§ Passage
The president of the Cambodia National Rescue Party (CNRP) has been living in France to avoid an 11-year jail term for defamation and other charges handed down in connection with a stunt in which he uprooted demarcation posts along the Vietnamese border in late 2009. Following a royal pardon last Friday, the 64-year-old can now return without fear of arrest and will immediately throw himself into campaigning against the
country's long-serving prime minister Hun Sen.
For Rainsy, the pardon, engineered by Hun Sen and rubber-stamped by King Norodom Sihamoni, is the culmination of four years of lobbying in Western capitals, where he has struggled-often in vain-to keep Cambodia on the international agenda. As the election has drawn near, his efforts have started to pay off.
In the past few months, the US State Department has rebuked Cambodia for glaring problems in its electoral process, including Rainsy's absence from the country and the ruling party's expulsion of 28 opposition lawmakers from the National Assembly last month. It also slammed a government ban-since reversed-on the airing of foreign radio broadcasts during the month-long campaign period. (A separate ban on foreign election-related broadcasts in the five days prior to polling day remains in place).
The US Congress has also upped the pressure. In a June 7 resolution, US Senators Lindsey Graham and Marco Rubio called for a freeze on US aid to Cambodia if the coming election is "not credible and competitive". A similar resolution is also set to be introduced in the US House of Representatives, where Congressman Dana Rohrabacher, a long-time Rainsy ally, denounced Hun Sen as "a corrupt, vicious human being, who has held that country in his grip for decades". The US politician added: "It's time for Hun Sen to go."

§ Exercise requirements
Can you carry on the passage about Rainsy's pardon and Cambodia's coming election, picking up right after its final sentence?

[Keypoint text descriptions]
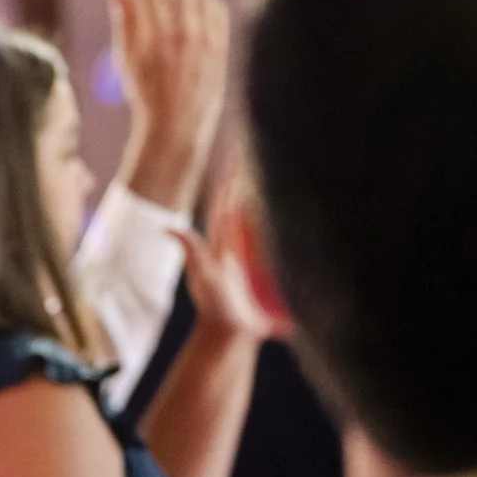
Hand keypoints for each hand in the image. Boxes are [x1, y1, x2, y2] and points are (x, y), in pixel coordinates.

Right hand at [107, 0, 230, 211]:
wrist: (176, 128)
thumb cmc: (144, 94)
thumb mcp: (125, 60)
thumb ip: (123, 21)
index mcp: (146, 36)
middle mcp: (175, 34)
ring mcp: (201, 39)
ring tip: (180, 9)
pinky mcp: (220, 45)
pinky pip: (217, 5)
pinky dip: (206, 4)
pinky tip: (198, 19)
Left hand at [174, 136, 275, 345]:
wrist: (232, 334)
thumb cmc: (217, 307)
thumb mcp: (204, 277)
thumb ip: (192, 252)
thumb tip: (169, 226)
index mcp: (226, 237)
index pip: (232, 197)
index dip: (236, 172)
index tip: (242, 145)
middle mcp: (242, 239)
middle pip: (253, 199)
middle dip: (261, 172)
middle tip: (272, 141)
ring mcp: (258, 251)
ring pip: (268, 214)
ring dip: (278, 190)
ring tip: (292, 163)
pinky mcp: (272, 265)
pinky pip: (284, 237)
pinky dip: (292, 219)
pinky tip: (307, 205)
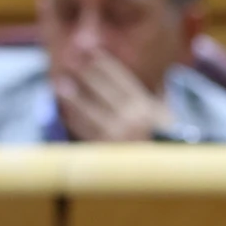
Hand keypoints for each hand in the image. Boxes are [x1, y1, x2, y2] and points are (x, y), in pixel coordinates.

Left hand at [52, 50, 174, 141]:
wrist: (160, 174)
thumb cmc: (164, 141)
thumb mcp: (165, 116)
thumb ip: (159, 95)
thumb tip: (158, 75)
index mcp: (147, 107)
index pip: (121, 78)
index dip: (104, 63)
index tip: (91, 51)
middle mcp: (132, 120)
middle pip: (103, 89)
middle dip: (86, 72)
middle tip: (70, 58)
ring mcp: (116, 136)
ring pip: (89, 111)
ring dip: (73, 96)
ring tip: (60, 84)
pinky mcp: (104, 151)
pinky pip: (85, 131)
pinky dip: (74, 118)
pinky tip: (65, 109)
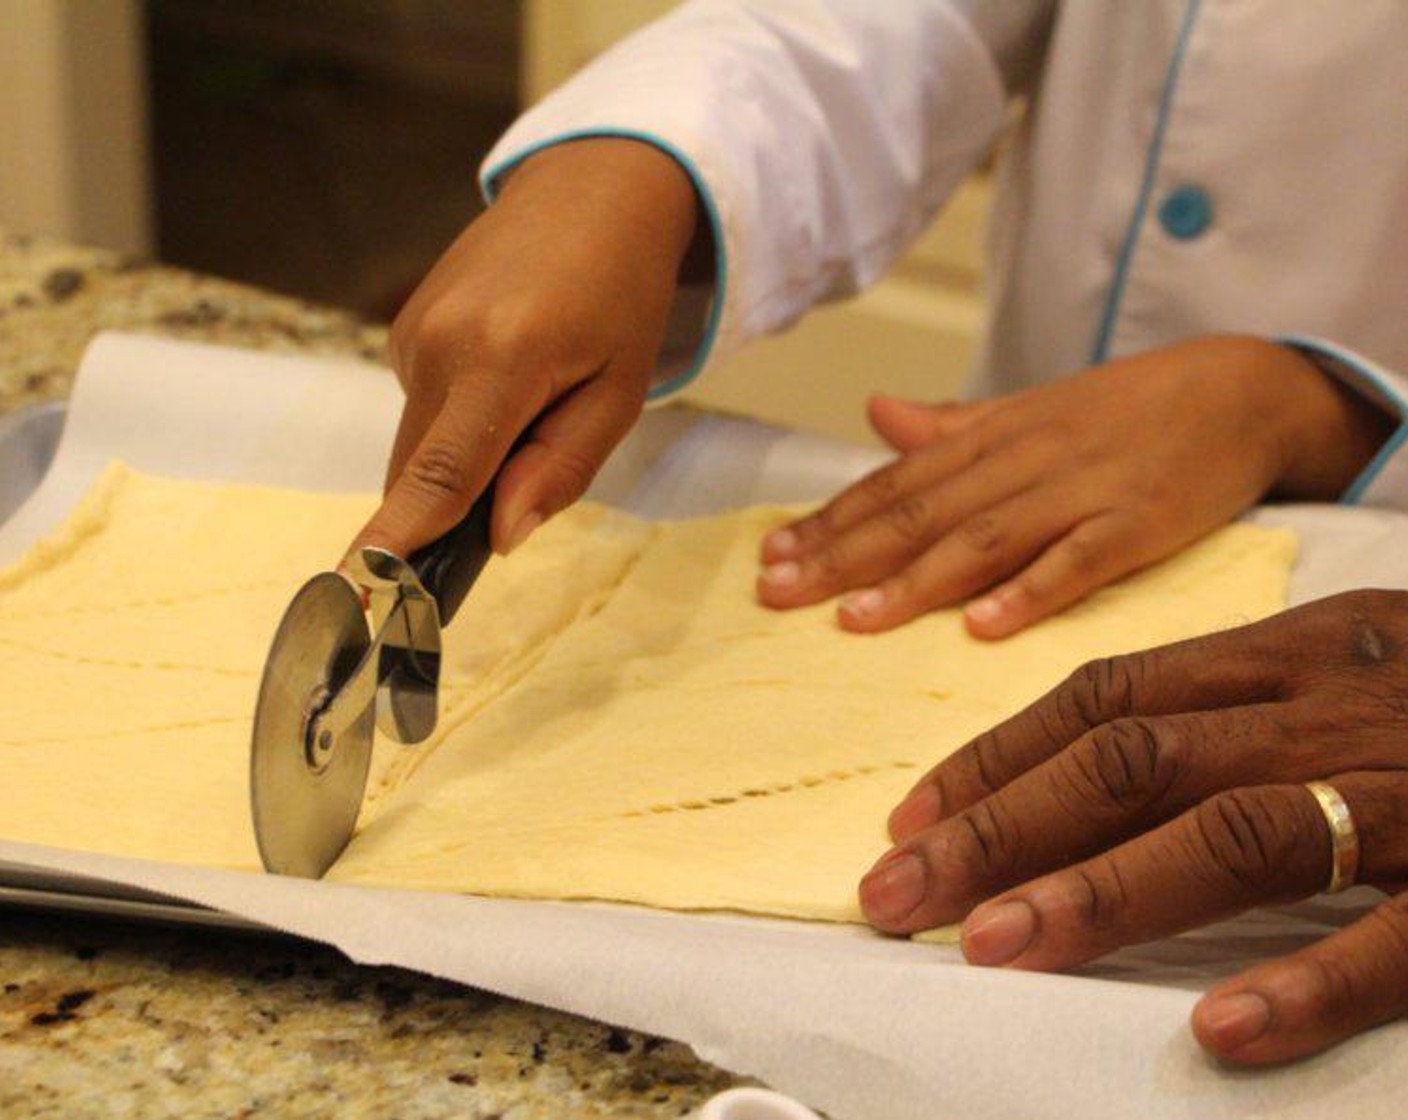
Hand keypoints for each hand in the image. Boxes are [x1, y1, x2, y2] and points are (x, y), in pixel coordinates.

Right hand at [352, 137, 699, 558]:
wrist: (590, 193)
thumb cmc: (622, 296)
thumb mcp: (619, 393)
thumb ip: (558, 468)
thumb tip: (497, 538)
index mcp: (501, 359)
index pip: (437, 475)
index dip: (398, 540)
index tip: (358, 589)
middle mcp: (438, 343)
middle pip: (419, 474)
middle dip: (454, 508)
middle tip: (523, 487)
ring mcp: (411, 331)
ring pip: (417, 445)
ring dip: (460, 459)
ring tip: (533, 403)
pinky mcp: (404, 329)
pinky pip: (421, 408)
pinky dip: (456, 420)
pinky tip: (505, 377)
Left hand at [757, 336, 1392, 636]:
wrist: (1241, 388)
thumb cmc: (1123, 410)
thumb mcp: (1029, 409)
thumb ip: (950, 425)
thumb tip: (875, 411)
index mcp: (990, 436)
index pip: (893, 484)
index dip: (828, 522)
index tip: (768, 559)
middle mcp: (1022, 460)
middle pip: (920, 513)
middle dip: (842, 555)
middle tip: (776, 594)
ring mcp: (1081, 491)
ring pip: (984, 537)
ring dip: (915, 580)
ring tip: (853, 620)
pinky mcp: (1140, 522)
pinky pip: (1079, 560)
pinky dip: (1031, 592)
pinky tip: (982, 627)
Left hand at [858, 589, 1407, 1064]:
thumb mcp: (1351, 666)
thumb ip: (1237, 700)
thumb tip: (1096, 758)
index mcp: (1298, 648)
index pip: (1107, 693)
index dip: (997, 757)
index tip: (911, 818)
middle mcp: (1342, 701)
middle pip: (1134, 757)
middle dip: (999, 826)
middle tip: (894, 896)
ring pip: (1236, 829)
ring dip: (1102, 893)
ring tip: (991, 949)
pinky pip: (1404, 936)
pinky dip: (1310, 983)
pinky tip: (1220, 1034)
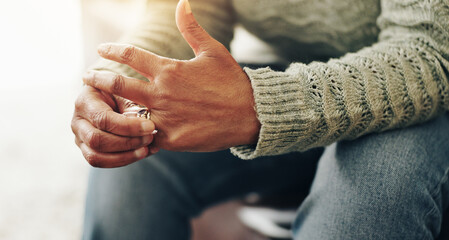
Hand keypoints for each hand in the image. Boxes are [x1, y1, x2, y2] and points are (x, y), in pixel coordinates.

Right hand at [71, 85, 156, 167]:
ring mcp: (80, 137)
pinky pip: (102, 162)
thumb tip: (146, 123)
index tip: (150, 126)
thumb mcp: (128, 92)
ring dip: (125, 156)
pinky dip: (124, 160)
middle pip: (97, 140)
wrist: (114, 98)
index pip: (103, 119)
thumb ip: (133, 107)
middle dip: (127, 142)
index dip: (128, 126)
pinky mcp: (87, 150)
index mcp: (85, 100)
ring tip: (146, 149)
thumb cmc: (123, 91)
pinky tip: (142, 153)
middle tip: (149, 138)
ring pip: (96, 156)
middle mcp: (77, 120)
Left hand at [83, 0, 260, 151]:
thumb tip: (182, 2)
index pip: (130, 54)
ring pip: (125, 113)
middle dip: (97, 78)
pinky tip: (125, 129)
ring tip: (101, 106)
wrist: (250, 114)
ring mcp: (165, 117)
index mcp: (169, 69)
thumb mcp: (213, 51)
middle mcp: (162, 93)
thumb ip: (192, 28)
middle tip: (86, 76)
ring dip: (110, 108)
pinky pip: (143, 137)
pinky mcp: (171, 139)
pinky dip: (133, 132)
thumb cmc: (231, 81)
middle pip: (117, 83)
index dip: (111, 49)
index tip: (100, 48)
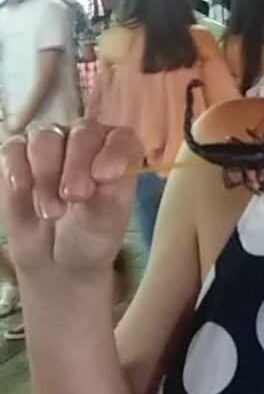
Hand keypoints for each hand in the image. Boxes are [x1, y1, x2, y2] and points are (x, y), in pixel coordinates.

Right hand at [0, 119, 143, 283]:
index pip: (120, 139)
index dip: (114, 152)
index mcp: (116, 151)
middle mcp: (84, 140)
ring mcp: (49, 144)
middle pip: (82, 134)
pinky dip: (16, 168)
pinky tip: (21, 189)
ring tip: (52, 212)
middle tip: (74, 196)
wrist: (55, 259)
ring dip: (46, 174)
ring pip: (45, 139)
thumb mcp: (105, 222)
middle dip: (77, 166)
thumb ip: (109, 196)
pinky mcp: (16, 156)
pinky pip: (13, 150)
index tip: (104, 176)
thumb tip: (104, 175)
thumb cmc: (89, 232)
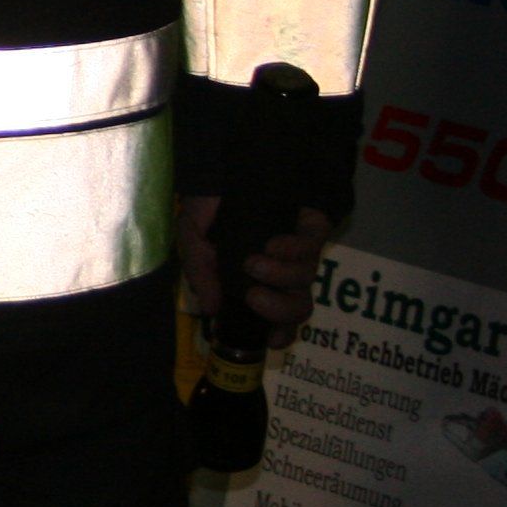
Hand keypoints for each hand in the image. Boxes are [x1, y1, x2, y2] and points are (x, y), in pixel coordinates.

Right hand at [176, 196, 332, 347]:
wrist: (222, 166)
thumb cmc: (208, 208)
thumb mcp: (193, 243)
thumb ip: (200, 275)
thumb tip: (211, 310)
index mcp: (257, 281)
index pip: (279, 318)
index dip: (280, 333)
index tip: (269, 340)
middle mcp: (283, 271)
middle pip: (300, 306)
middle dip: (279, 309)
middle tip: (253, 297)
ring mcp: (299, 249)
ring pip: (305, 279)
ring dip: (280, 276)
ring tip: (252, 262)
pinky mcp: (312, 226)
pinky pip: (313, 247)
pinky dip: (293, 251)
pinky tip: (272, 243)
...
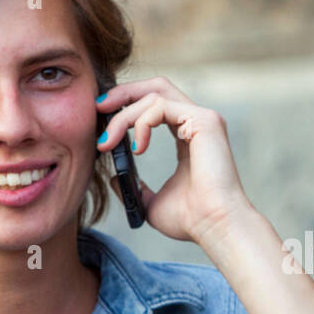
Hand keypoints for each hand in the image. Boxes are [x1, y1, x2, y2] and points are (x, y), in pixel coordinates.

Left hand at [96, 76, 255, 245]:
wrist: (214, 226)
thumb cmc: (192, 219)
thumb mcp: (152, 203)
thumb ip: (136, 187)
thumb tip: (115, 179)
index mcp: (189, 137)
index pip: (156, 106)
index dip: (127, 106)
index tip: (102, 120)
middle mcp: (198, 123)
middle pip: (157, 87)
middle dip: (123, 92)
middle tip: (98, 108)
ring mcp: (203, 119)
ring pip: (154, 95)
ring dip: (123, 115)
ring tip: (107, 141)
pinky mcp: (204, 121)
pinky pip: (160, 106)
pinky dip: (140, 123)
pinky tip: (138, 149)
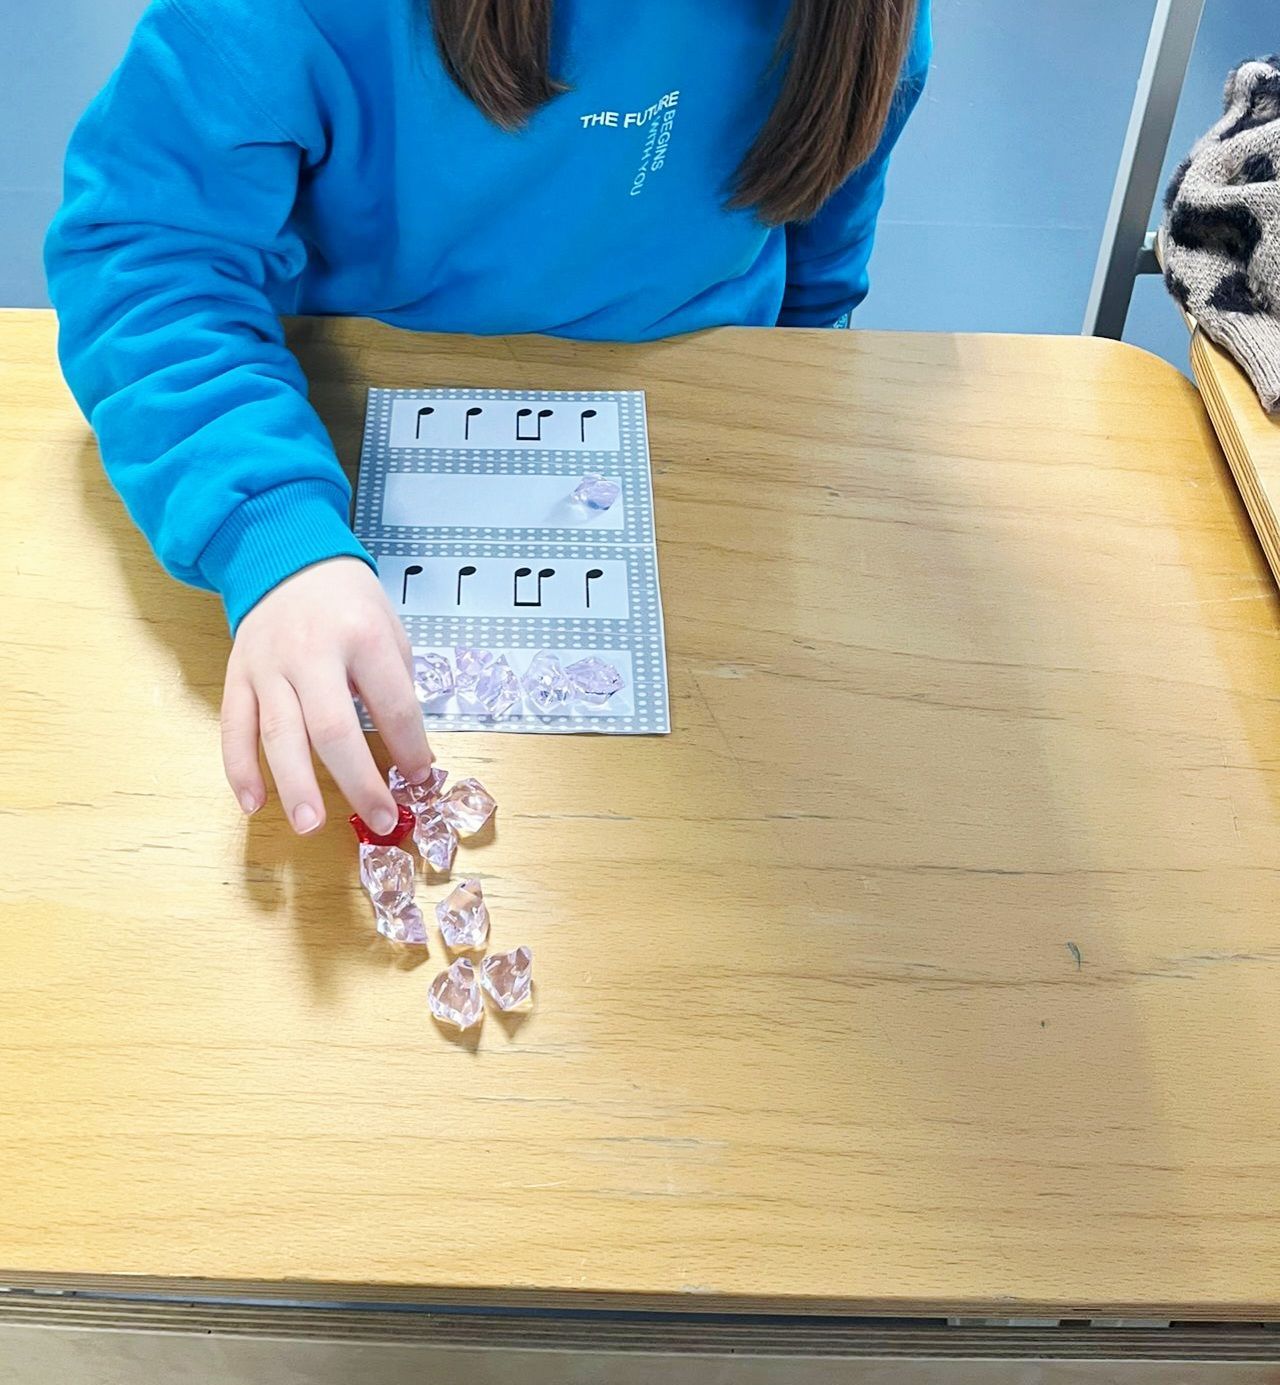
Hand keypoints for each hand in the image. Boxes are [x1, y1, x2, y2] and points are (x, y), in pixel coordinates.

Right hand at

§ Result of the task
The 61-year-old strongman, Asia's longest serving prime minister, clearly has different plans. Hun Sen has been in power since 1985 and his Cambodian People's Party (CPP) enjoys all the advantages of decades-long incumbency: a pliant court system and government administration, a near-monopoly on media coverage, the support of the army and police, and the financial backing of a clique of friendly crony-tycoons.
The CPP has increased its share of National Assembly seats at every national poll since the United Nations-backed 1993 election-in 2008, it won 90 out of 123 seats-and controls appointments to the country's National Election Committee (NEC). Despite his rival's return, Hun Sen will almost certainly win again by a big margin.
Even so, the CPP has spared no expense in its election campaign, monopolizing public space with the party's blue campaign posters and sending paid party activists through the streets of the capital to wave flags and blare pro-government techno music. Earlier this month, the CPP released a slickly-produced campaign video featuring karaoke star Nop Panharith, which mixed homilies to Hun Sen's "iron-fisted" leadership with footage of Angkor Wat and sweeping helicopter shots of party youth activists forming a large number 4-the CPP's ballot number-on the roof of Phnom Penh's Canadia Bank building.
For all its newfound multimedia-savvy the CPP has kept its message simple, emphasizing the party's role in deposing the Khmer Rouge in 1979, forging peace, and fostering a period of impressive economic growth. For the three-quarters of the Cambodian population who still live in poor rural areas, it remains a convincing pitch, made all the more so by memories of past horrors and conjured-up fears that the country might somehow slide back into chaos.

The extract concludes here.